Vous êtes adulte : personne d’autre que vous ne peut prendre soin de vous, que vous-même. Même si vous avez une compagne très prévenante et très aimante, elle ne pourra jamais faire cela à votre place.
Et une part de vous très profonde le sait.
Si vous n’étiez pas fondamentalement indépendant de votre compagne, la dépendance affective envers elle ne se manifesterait pas dans votre conscience
L’expérience de la dépendance affective est une réaction.
Une réaction au fait que vous savez au plus profond de vous-même que vous êtes intrinsèquement seul, et que rien ni personne ne pourra y changer quoi que ce soit.
Et il n’y a rien de désespérant à prendre connaissance de cela. Car cela est vivable.
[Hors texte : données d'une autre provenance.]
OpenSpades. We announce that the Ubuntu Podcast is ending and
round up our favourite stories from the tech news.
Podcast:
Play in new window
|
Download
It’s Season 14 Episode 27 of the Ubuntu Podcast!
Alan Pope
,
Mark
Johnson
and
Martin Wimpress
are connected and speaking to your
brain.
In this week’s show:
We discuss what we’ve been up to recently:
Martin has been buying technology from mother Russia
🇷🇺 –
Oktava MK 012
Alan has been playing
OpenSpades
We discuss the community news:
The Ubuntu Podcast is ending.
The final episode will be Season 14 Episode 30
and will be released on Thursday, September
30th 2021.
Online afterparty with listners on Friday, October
Cela est vivable car cela est le réel.
Et la connaissance du réel libère.
En somme, nous vivons la dépendance affective pour ne pas prendre connaissance de notre solitude.
Nous vivons la dépendance affective parce que nous savons, au plus profond, que nous sommes indépendants de fait.
Si la présence de l’autre nous évite de regarder cette solitude,
son absence nous y oblige.
Voici une approche singulière
Certes, qui renverse certaines idées consacrées, sinon certaine logique. Mais mes patients ont des résultats.
Ma bienveillance n’est pas celle qui raconte des rêves pour que mes patients souffrent moins. Elle accompagne sur le chemin de la connaissance de soi.
On ne se bâtit pas sur des rêves d’un monde où l’on ne serait jamais seul mais accompagné pour toujours par un être, quel que soit le nom qu’on donne à cet être.
Mes patients et moi faisons alliance. Nous ne faisons pas « Un ».
Nous tendons moins l’oreille aux idéaux consolateurs, à une certaine idée de la psychologie positive, ou aux promesses imaginaires, qu’à notre expérience humaine.
En conclusion
En répondant à cette question, j’aurai en quelque sorte parcouru le fil qui relie :
. la forme d’amour qu’on porte à l’autre dans la dépendance affective (comme amant ou amante)
. la forme d’amour qu’on porte à l’autre dans l’écoute bienveillante en psychothérapie (comme psy)
. et la forme d’amour qu’on peut se porter à soi-même (comme être humain)
Tout ça, donc, pour en revenir à parler d’amour.